Through a specific policy directive to the administration, the RBL Act seeks to restrict the transfer of Enrichment and Reprocessing (ENR) technologies. It has been India’s hope that even if U.S. policy did not allow such transfer, it could procure these from sources such as Russia and France. Section 204(a) states that before entry into force “the President shall certify to the appropriate congressional committees that it is the policy of the U.S. to work with the members of the NSG, individually and collectively, to agree to further restrict transfers of equipment and technology related to the enrichment of uranium and reprocessing of spent nuclear fuel” (emphasis added).
Indeed, Rice had made a “personal commitment” to House Representative Howard Berman in September that at the November meeting of the NSG the U.S. would give the highest priority to reaching a decision to seek limits on the export of ENR technologies to countries that were not signatories to the NPT. Neither the NSG Guidelines per se nor the India-specific waiver restricts such transfers except for requiring that exporters “exercise prudence”. However, such a certification, as required by the Act, is yet to be made. Therefore, even though the agreement has been signed by the two countries, it is yet to take effect.
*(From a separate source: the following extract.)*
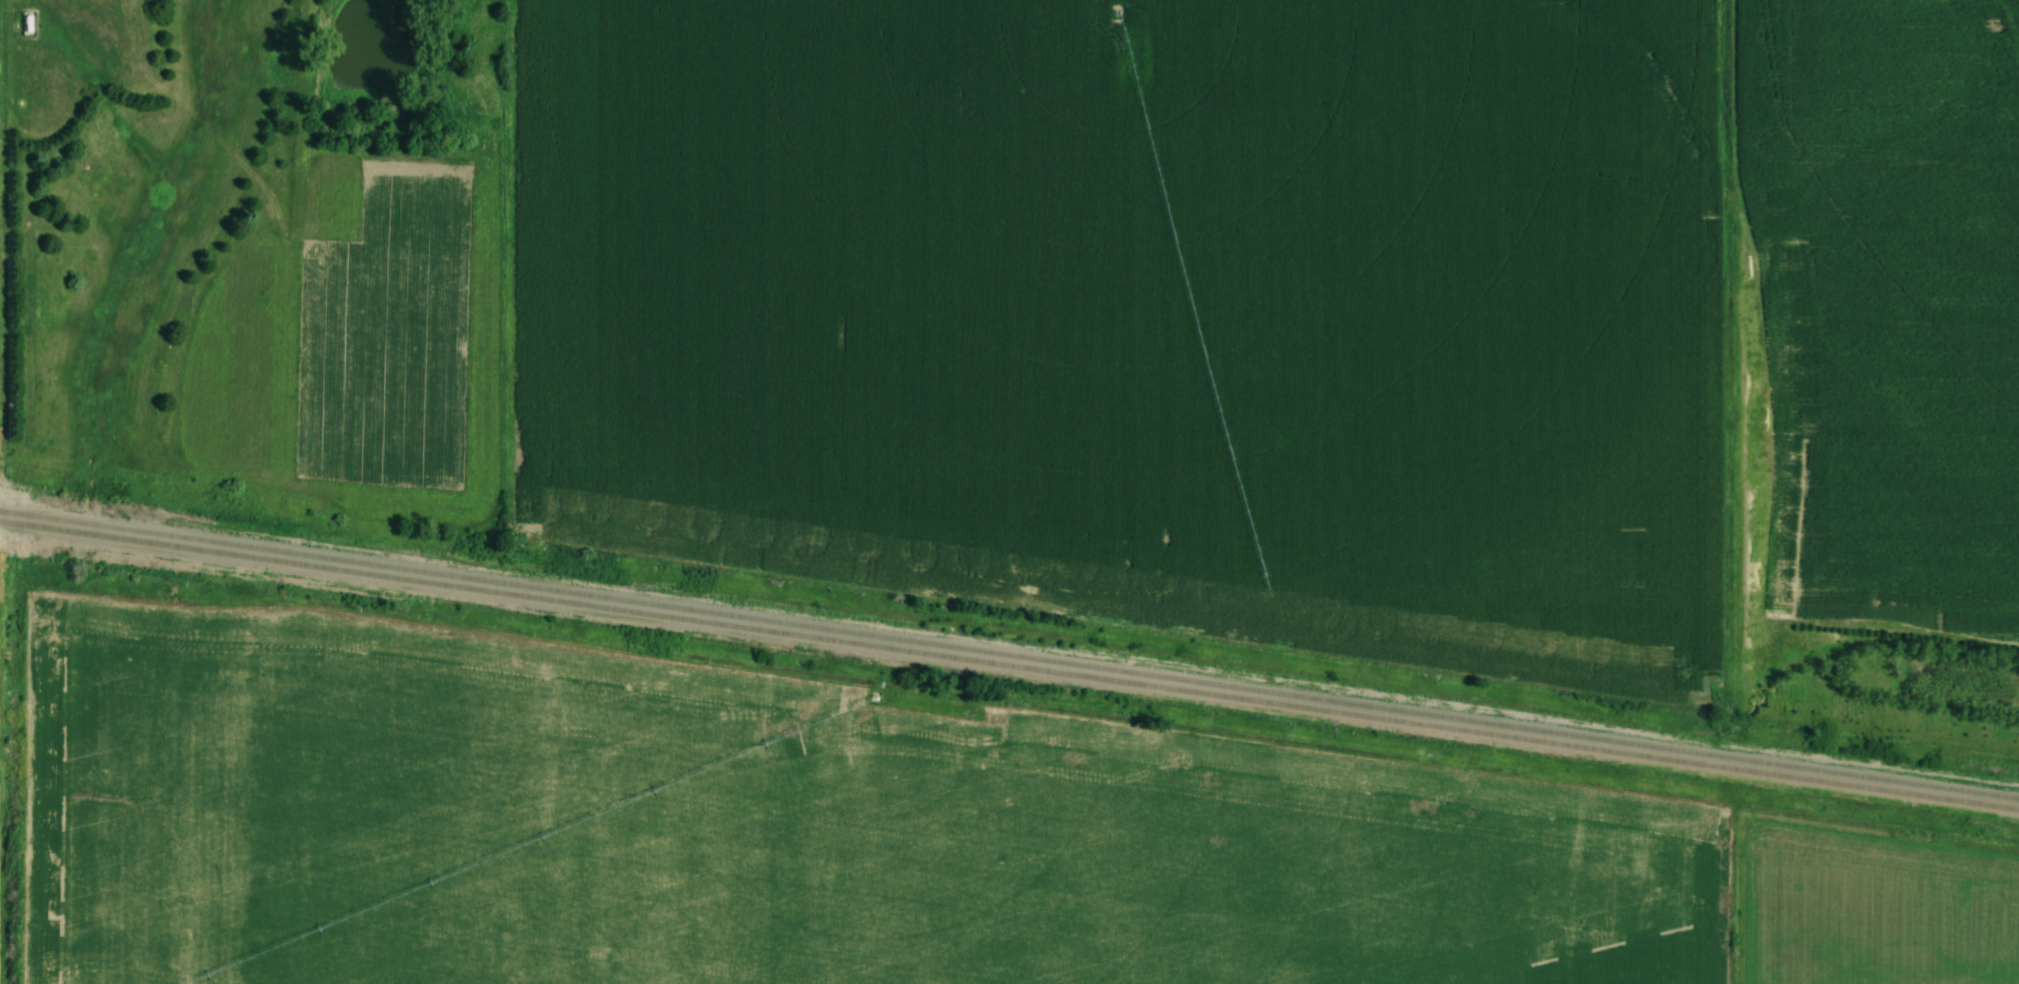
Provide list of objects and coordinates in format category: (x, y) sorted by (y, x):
crop: (1889, 308)
railway: (1008, 653)
railway: (1008, 667)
In addition, the Act (Section 104(1) and (2)) also requires that the U.S. can issue licences for nuclear transfers pursuant to this agreement only after the India-specific Safeguards Agreement concluded between India and the International Atomic Energy Agency (IAEA) on July 7 has entered into force and India has filed a declaration of facilities to be brought under safeguards that is not inconsistent with India’s civil-military Separation Plan of May 11, 2006 (“taking into account the later initiation of safeguards than was anticipated”).
Section 204(c) further requires the President to submit not later than six months of the enactment of the RBL Act, and every six months thereafter, a report on the efforts by the U.S. towards this policy on ENR technologies. It is not clear if these have happened.
Clearly, India’s perceptions of what its rights and obligations are under the 123 Agreement belong in the realm of imagination or deliberate posturing to ward off severe criticism at home. But congressional testimonies, the U.S. Acts as well as documents have repeatedly proved them wrong. Even if one went strictly by the premise that the 123 Agreement alone is the legal document that India will abide by and that alone will govern the nuclear trade and cooperation, Article 2(1) of the agreement states clearly that each party will implement the agreement “in accordance with its respective applicable treaties, national laws, regulations and licence requirements….”
Therefore, it is simply illogical to maintain ad nauseum that the provisions of internal laws of the U.S. are of no concern to India and what matters is the text of the 123 Agreement. It is that very text which implies that all the restrictive provisions of the AEA, the Hyde Act, the RBL Act and any other applicable U.S. law will have a bearing on India’s nuclear trade with the U.S., and probably with others as well via the Hyde and RBL Acts. Not acknowledging this would be akin to keeping an ostrich-like posture.